突然间,仿佛被诅咒了一般,这些家伙开始剧烈的抽搐,怪物般刺耳的嚎叫响彻天空,肉体撕裂增值,变异的器官组织野蛮生长,猛兽般向周遭的流民袭来。
那些可怜的围观者们,还没来得及亲眼目睹这些恐惧的源头,便被撕成碎片。肢体、器官混合着生命的琼浆,被肆意抛撒、践踏,血腥气浸染了这片不毛之地,一时间便化作成人间地狱。
侥幸躲过第一批虐杀的幸存者们没了命地狂奔,却也无法逃离怪物们的穷追猛赶。发自内心深处最惨烈的尖叫随着肉体碎裂的声音戛然而止,这是卑贱者最后的绝唱,纯粹且原始的暴力演出。
「修罗场」
这是被恐惧支配的我唯一能够想到的描述现状的词。
肾上腺素激增,让我止不住的颤抖,但却又像中了定身魔咒般,动弹不得。亲眼目睹同类被撕碎却又无能为力,甚至自保都做不到,此般无奈与恐惧,无法用理智去应对。
突然间,一个巨大的家伙朝我袭来,我意识到我的生命也将如同那些不堪一击的同类一样被粉碎。

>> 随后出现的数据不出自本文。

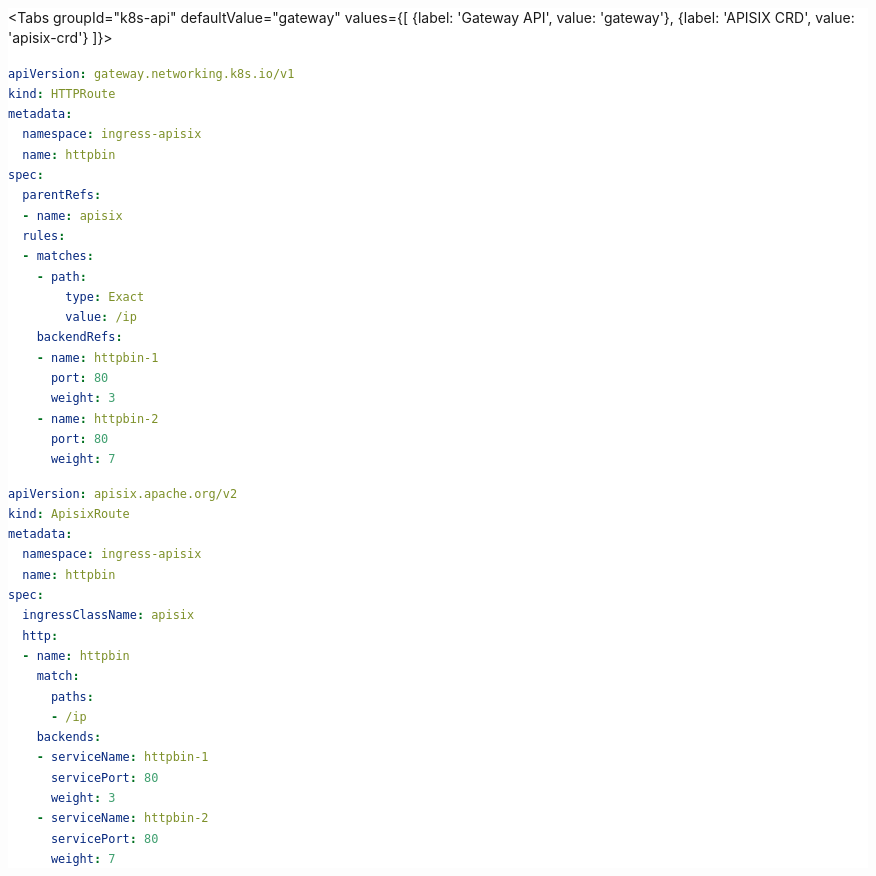 <Tabs
groupId="k8s-api"
defaultValue="gateway"
values={[
{label: 'Gateway API', value: 'gateway'},
{label: 'APISIX CRD', value: 'apisix-crd'}
]}>

<TabItem value="gateway">

```yaml
apiVersion: gateway.networking.k8s.io/v1
kind: HTTPRoute
metadata:
  namespace: ingress-apisix
  name: httpbin
spec:
  parentRefs:
  - name: apisix
  rules:
  - matches:
    - path:
        type: Exact
        value: /ip
    backendRefs:
    - name: httpbin-1
      port: 80
      weight: 3
    - name: httpbin-2
      port: 80
      weight: 7
```

</TabItem>

<TabItem value="apisix-crd">

```yaml
apiVersion: apisix.apache.org/v2
kind: ApisixRoute
metadata:
  namespace: ingress-apisix
  name: httpbin
spec:
  ingressClassName: apisix
  http:
  - name: httpbin
    match:
      paths:
      - /ip
    backends:
    - serviceName: httpbin-1
      servicePort: 80
      weight: 3
    - serviceName: httpbin-2
      servicePort: 80
      weight: 7
```

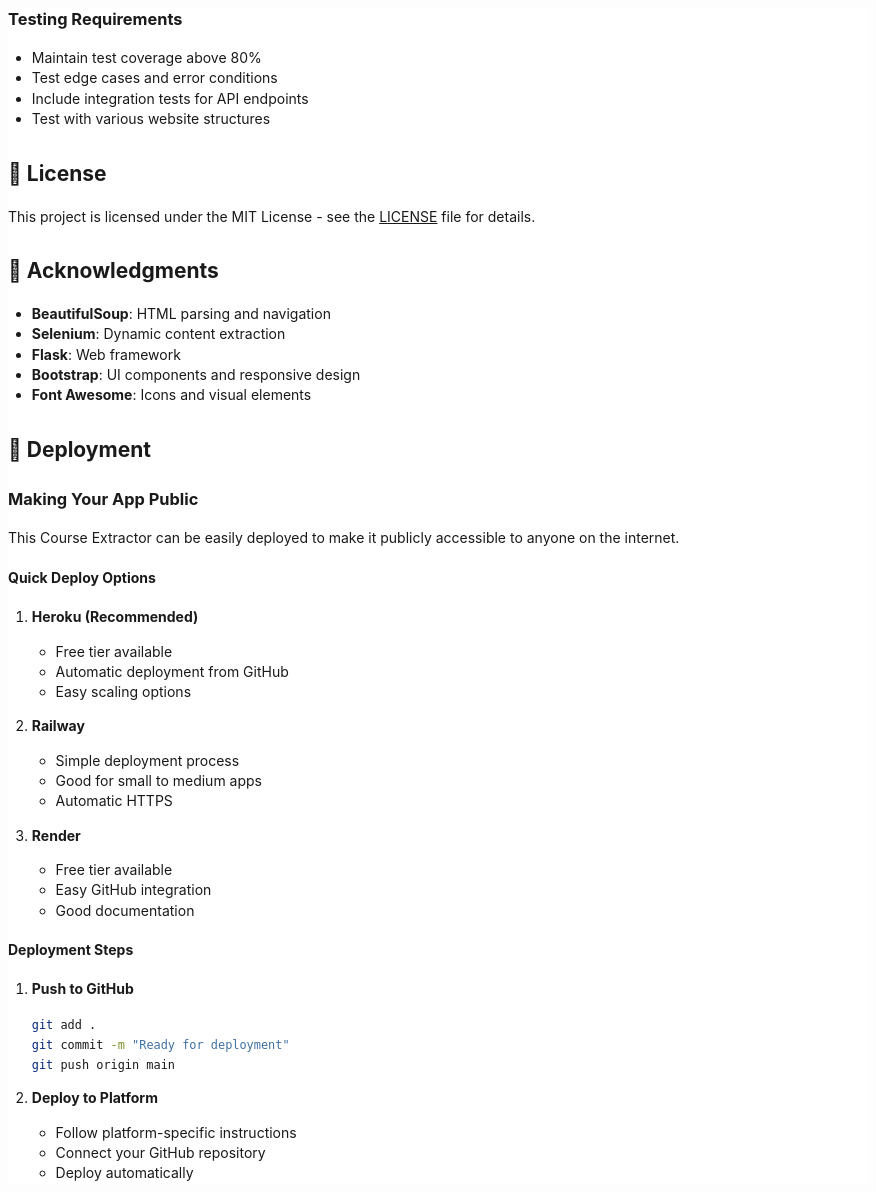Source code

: ### Testing Requirements
- Maintain test coverage above 80%
- Test edge cases and error conditions
- Include integration tests for API endpoints
- Test with various website structures

## 📄 License

This project is licensed under the MIT License - see the [LICENSE](LICENSE) file for details.

## 🙏 Acknowledgments

- **BeautifulSoup**: HTML parsing and navigation
- **Selenium**: Dynamic content extraction
- **Flask**: Web framework
- **Bootstrap**: UI components and responsive design
- **Font Awesome**: Icons and visual elements

## 🚀 Deployment

### Making Your App Public

This Course Extractor can be easily deployed to make it publicly accessible to anyone on the internet.

#### Quick Deploy Options

1. **Heroku (Recommended)**
   - Free tier available
   - Automatic deployment from GitHub
   - Easy scaling options

2. **Railway**
   - Simple deployment process
   - Good for small to medium apps
   - Automatic HTTPS

3. **Render**
   - Free tier available
   - Easy GitHub integration
   - Good documentation

#### Deployment Steps

1. **Push to GitHub**
   ```bash
   git add .
   git commit -m "Ready for deployment"
   git push origin main
   ```

2. **Deploy to Platform**
   - Follow platform-specific instructions
   - Connect your GitHub repository
   - Deploy automatically
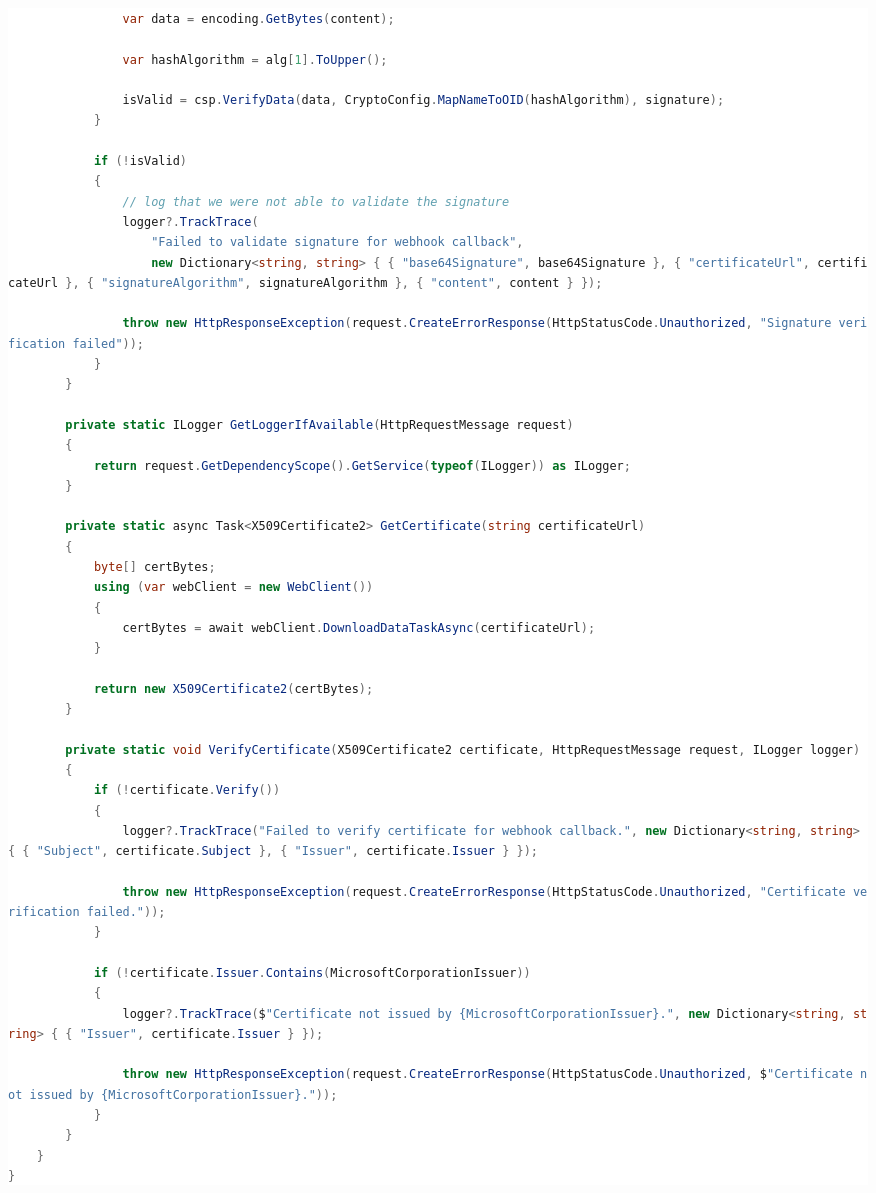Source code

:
 ``` csharp
                var data = encoding.GetBytes(content);

                var hashAlgorithm = alg[1].ToUpper();

                isValid = csp.VerifyData(data, CryptoConfig.MapNameToOID(hashAlgorithm), signature);
            }

            if (!isValid)
            {
                // log that we were not able to validate the signature
                logger?.TrackTrace(
                    "Failed to validate signature for webhook callback",
                    new Dictionary<string, string> { { "base64Signature", base64Signature }, { "certificateUrl", certificateUrl }, { "signatureAlgorithm", signatureAlgorithm }, { "content", content } });

                throw new HttpResponseException(request.CreateErrorResponse(HttpStatusCode.Unauthorized, "Signature verification failed"));
            }
        }

        private static ILogger GetLoggerIfAvailable(HttpRequestMessage request)
        {
            return request.GetDependencyScope().GetService(typeof(ILogger)) as ILogger;
        }

        private static async Task<X509Certificate2> GetCertificate(string certificateUrl)
        {
            byte[] certBytes;
            using (var webClient = new WebClient())
            {
                certBytes = await webClient.DownloadDataTaskAsync(certificateUrl);
            }

            return new X509Certificate2(certBytes);
        }

        private static void VerifyCertificate(X509Certificate2 certificate, HttpRequestMessage request, ILogger logger)
        {
            if (!certificate.Verify())
            {
                logger?.TrackTrace("Failed to verify certificate for webhook callback.", new Dictionary<string, string> { { "Subject", certificate.Subject }, { "Issuer", certificate.Issuer } });

                throw new HttpResponseException(request.CreateErrorResponse(HttpStatusCode.Unauthorized, "Certificate verification failed."));
            }

            if (!certificate.Issuer.Contains(MicrosoftCorporationIssuer))
            {
                logger?.TrackTrace($"Certificate not issued by {MicrosoftCorporationIssuer}.", new Dictionary<string, string> { { "Issuer", certificate.Issuer } });

                throw new HttpResponseException(request.CreateErrorResponse(HttpStatusCode.Unauthorized, $"Certificate not issued by {MicrosoftCorporationIssuer}."));
            }
        }
    }
}
```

也许是明知自己将死,也有了一丝清醒与洒脱,我开始注视着那个庞然大物,想在最后一刻看清那个杀死自己的家伙的模样,死得明白一点。
在那因变异而变形的怪异躯体上,嵌着一张因挤压变形而扭曲的人类面孔,痛苦却安详,仿佛一副面具。只是这张面具,是那般熟悉,以至于记忆仿佛走马灯一样不断涌现,最终汇聚成一句无力的叹息:
「没想到竟然最后是被你这家伙给干掉」
我闭上双眼,迎接死亡。
「砰——」
To be continued.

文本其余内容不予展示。